** DATA TO PROCESS follows **
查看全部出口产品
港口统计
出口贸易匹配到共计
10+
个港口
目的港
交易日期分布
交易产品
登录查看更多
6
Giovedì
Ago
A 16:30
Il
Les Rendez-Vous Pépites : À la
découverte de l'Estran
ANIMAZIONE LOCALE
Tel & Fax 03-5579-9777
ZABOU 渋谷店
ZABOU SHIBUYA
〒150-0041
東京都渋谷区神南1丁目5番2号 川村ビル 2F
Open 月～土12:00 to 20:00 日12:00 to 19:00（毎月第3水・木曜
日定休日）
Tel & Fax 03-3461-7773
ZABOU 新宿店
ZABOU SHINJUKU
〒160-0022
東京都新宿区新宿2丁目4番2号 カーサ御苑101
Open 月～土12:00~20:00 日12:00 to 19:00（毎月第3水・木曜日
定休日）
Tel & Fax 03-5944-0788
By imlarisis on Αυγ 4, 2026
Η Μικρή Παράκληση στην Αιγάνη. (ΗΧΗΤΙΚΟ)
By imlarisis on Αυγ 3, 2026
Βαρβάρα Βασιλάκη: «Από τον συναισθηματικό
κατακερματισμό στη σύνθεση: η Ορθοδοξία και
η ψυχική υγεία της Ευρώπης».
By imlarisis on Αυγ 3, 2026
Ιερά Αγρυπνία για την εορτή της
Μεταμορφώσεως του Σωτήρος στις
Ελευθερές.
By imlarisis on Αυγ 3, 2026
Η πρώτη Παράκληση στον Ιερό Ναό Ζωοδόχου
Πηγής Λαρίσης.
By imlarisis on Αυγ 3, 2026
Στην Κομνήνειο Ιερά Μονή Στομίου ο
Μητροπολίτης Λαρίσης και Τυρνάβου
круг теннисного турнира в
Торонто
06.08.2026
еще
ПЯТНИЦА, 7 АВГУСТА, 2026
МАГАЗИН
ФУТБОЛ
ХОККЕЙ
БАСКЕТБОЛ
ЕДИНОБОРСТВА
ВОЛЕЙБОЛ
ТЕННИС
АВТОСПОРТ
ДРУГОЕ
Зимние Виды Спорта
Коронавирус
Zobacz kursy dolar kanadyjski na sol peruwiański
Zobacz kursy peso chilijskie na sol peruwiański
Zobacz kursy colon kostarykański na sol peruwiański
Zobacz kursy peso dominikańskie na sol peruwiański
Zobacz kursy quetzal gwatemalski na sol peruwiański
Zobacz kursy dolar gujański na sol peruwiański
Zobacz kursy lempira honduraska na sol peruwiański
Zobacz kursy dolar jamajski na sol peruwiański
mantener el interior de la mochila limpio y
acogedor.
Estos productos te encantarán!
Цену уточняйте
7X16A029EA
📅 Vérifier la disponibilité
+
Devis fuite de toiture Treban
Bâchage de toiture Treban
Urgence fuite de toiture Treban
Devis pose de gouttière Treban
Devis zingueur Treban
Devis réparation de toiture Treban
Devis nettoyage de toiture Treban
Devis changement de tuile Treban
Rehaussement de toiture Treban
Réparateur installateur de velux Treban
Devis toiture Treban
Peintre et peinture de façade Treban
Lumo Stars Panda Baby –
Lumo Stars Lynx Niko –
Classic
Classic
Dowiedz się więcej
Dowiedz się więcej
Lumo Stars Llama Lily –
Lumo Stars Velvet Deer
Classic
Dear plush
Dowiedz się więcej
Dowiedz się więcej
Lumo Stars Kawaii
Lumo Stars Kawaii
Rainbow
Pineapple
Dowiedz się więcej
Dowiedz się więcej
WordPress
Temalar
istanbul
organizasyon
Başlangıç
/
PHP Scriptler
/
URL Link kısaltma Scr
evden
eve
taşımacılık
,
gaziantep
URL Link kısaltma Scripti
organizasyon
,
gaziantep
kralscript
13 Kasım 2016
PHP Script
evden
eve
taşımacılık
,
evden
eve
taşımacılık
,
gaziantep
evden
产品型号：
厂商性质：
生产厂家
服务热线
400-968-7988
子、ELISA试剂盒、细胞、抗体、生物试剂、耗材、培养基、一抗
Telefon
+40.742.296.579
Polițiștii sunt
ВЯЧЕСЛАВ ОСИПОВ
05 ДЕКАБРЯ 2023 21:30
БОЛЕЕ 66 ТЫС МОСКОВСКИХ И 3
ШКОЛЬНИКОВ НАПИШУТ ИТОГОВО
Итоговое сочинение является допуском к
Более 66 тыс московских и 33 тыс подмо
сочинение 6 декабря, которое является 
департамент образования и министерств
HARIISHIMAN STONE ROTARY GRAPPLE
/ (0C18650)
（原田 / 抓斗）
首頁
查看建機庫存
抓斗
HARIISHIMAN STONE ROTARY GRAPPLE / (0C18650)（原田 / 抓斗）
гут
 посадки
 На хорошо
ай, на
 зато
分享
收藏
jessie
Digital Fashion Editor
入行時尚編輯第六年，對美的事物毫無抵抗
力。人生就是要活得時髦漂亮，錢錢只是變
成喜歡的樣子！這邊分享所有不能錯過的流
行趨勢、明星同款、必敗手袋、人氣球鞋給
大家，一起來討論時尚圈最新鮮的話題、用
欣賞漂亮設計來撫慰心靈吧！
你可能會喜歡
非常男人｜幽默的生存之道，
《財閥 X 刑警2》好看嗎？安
** End of DATA TO PROCESS **
AIM OF THE EXERCISE: Please print all of the rows above again, line for line, with every character unchanged.

PROBLEM SOLUTION:
查看全部出口产品
港口统计
出口贸易匹配到共计
10+
个港口
目的港
交易日期分布
交易产品
登录查看更多
6
Giovedì
Ago
A 16:30
Il
Les Rendez-Vous Pépites : À la
découverte de l'Estran
ANIMAZIONE LOCALE
Tel & Fax 03-5579-9777
ZABOU 渋谷店
ZABOU SHIBUYA
〒150-0041
東京都渋谷区神南1丁目5番2号 川村ビル 2F
Open 月～土12:00 to 20:00 日12:00 to 19:00（毎月第3水・木曜
日定休日）
Tel & Fax 03-3461-7773
ZABOU 新宿店
ZABOU SHINJUKU
〒160-0022
東京都新宿区新宿2丁目4番2号 カーサ御苑101
Open 月～土12:00~20:00 日12:00 to 19:00（毎月第3水・木曜日
定休日）
Tel & Fax 03-5944-0788
By imlarisis on Αυγ 4, 2026
Η Μικρή Παράκληση στην Αιγάνη. (ΗΧΗΤΙΚΟ)
By imlarisis on Αυγ 3, 2026
Βαρβάρα Βασιλάκη: «Από τον συναισθηματικό
κατακερματισμό στη σύνθεση: η Ορθοδοξία και
η ψυχική υγεία της Ευρώπης».
By imlarisis on Αυγ 3, 2026
Ιερά Αγρυπνία για την εορτή της
Μεταμορφώσεως του Σωτήρος στις
Ελευθερές.
By imlarisis on Αυγ 3, 2026
Η πρώτη Παράκληση στον Ιερό Ναό Ζωοδόχου
Πηγής Λαρίσης.
By imlarisis on Αυγ 3, 2026
Στην Κομνήνειο Ιερά Μονή Στομίου ο
Μητροπολίτης Λαρίσης και Τυρνάβου
круг теннисного турнира в
Торонто
06.08.2026
еще
ПЯТНИЦА, 7 АВГУСТА, 2026
МАГАЗИН
ФУТБОЛ
ХОККЕЙ
БАСКЕТБОЛ
ЕДИНОБОРСТВА
ВОЛЕЙБОЛ
ТЕННИС
АВТОСПОРТ
ДРУГОЕ
Зимние Виды Спорта
Коронавирус
Zobacz kursy dolar kanadyjski na sol peruwiański
Zobacz kursy peso chilijskie na sol peruwiański
Zobacz kursy colon kostarykański na sol peruwiański
Zobacz kursy peso dominikańskie na sol peruwiański
Zobacz kursy quetzal gwatemalski na sol peruwiański
Zobacz kursy dolar gujański na sol peruwiański
Zobacz kursy lempira honduraska na sol peruwiański
Zobacz kursy dolar jamajski na sol peruwiański
mantener el interior de la mochila limpio y
acogedor.
Estos productos te encantarán!
Цену уточняйте
7X16A029EA
📅 Vérifier la disponibilité
+
Devis fuite de toiture Treban
Bâchage de toiture Treban
Urgence fuite de toiture Treban
Devis pose de gouttière Treban
Devis zingueur Treban
Devis réparation de toiture Treban
Devis nettoyage de toiture Treban
Devis changement de tuile Treban
Rehaussement de toiture Treban
Réparateur installateur de velux Treban
Devis toiture Treban
Peintre et peinture de façade Treban
Lumo Stars Panda Baby –
Lumo Stars Lynx Niko –
Classic
Classic
Dowiedz się więcej
Dowiedz się więcej
Lumo Stars Llama Lily –
Lumo Stars Velvet Deer
Classic
Dear plush
Dowiedz się więcej
Dowiedz się więcej
Lumo Stars Kawaii
Lumo Stars Kawaii
Rainbow
Pineapple
Dowiedz się więcej
Dowiedz się więcej
WordPress
Temalar
istanbul
organizasyon
Başlangıç
/
PHP Scriptler
/
URL Link kısaltma Scr
evden
eve
taşımacılık
,
gaziantep
URL Link kısaltma Scripti
organizasyon
,
gaziantep
kralscript
13 Kasım 2016
PHP Script
evden
eve
taşımacılık
,
evden
eve
taşımacılık
,
gaziantep
evden
产品型号：
厂商性质：
生产厂家
服务热线
400-968-7988
子、ELISA试剂盒、细胞、抗体、生物试剂、耗材、培养基、一抗
Telefon
+40.742.296.579
Polițiștii sunt
ВЯЧЕСЛАВ ОСИПОВ
05 ДЕКАБРЯ 2023 21:30
БОЛЕЕ 66 ТЫС МОСКОВСКИХ И 3
ШКОЛЬНИКОВ НАПИШУТ ИТОГОВО
Итоговое сочинение является допуском к
Более 66 тыс московских и 33 тыс подмо
сочинение 6 декабря, которое является 
департамент образования и министерств
HARIISHIMAN STONE ROTARY GRAPPLE
/ (0C18650)
（原田 / 抓斗）
首頁
查看建機庫存
抓斗
HARIISHIMAN STONE ROTARY GRAPPLE / (0C18650)（原田 / 抓斗）
гут
 посадки
 На хорошо
ай, на
 зато
分享
收藏
jessie
Digital Fashion Editor
入行時尚編輯第六年，對美的事物毫無抵抗
力。人生就是要活得時髦漂亮，錢錢只是變
成喜歡的樣子！這邊分享所有不能錯過的流
行趨勢、明星同款、必敗手袋、人氣球鞋給
大家，一起來討論時尚圈最新鮮的話題、用
欣賞漂亮設計來撫慰心靈吧！
你可能會喜歡
非常男人｜幽默的生存之道，
《財閥 X 刑警2》好看嗎？安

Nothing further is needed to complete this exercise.